• **What to produce**: Please put the lines below into a numbered list, omitting blank lines and pictures.

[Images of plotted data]
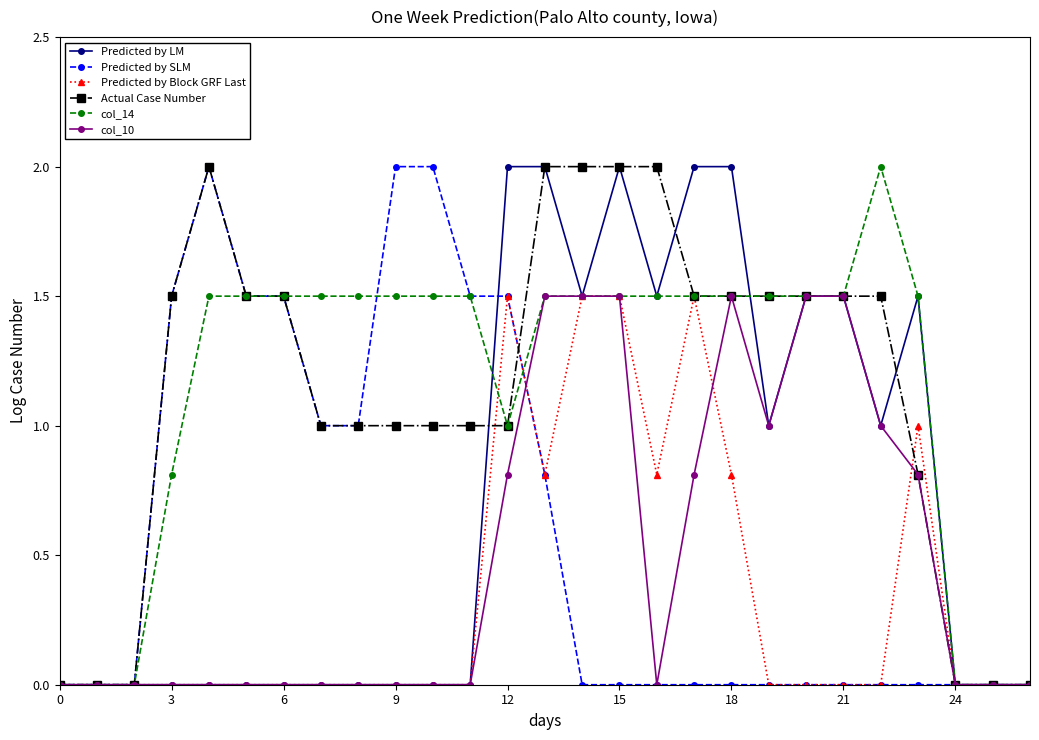

What is the difference between the maximum and minimum values in the col_14 series?

2.0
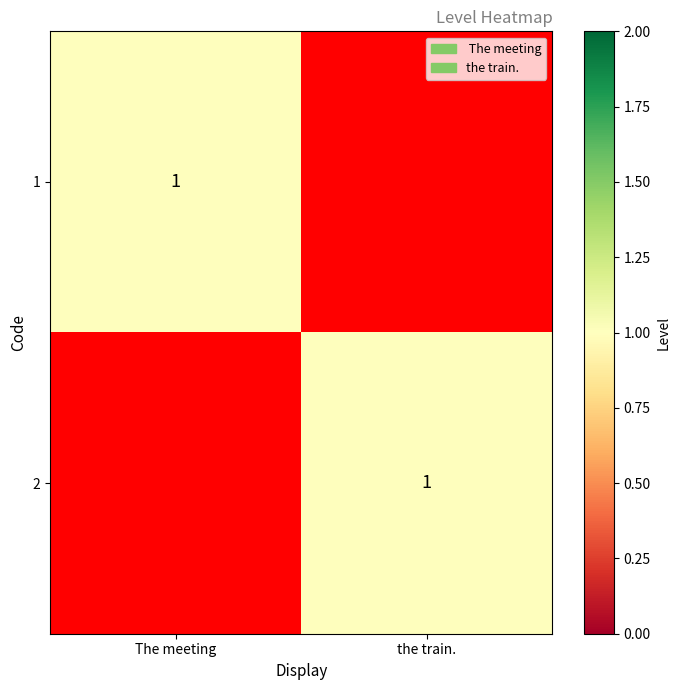

Is it true that 1 equals 0 at The meeting?

False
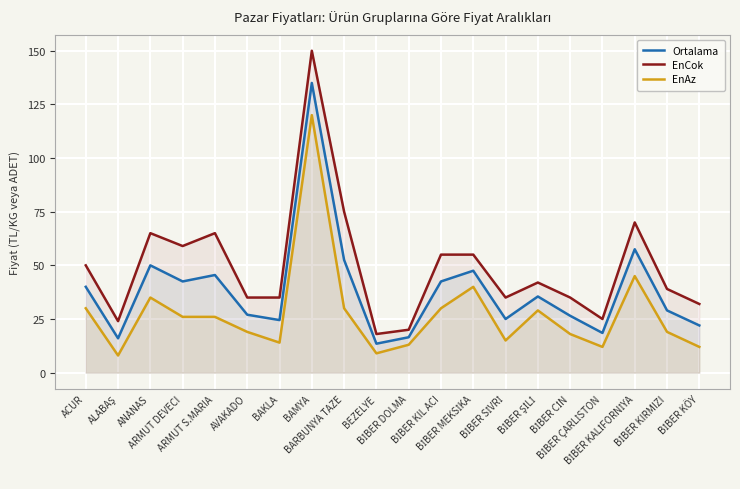

At which category does Ortalama reach its first local valley?

ALABAŞ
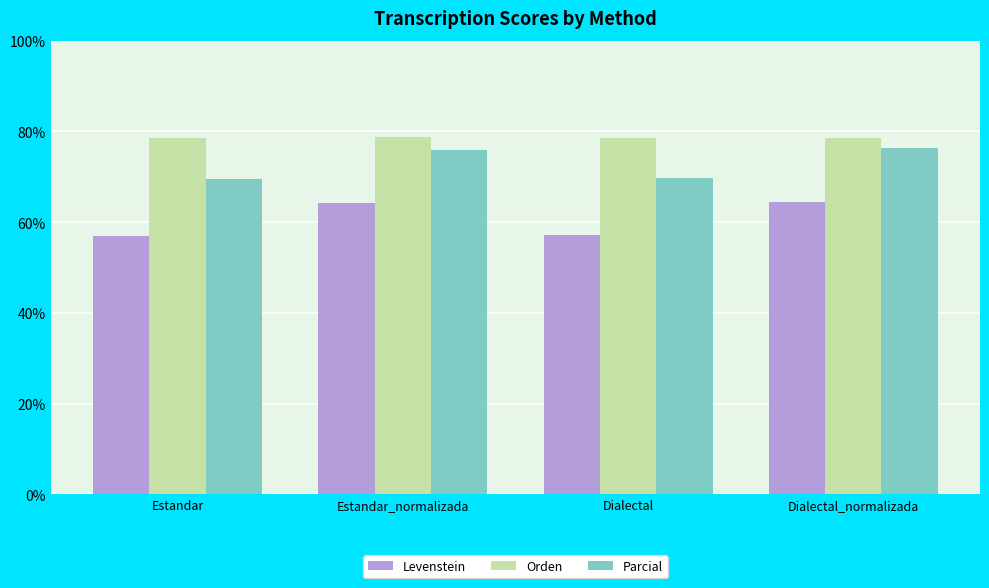

What is the smallest value displayed?

57.0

• **Written solution**:
1. What is the difference between the maximum and minimum values in the col_14 series?
2. 2.0
3. Is it true that 1 equals 0 at The meeting?
4. False
5. At which category does Ortalama reach its first local valley?
6. ALABAŞ
7. What is the smallest value displayed?
8. 57.0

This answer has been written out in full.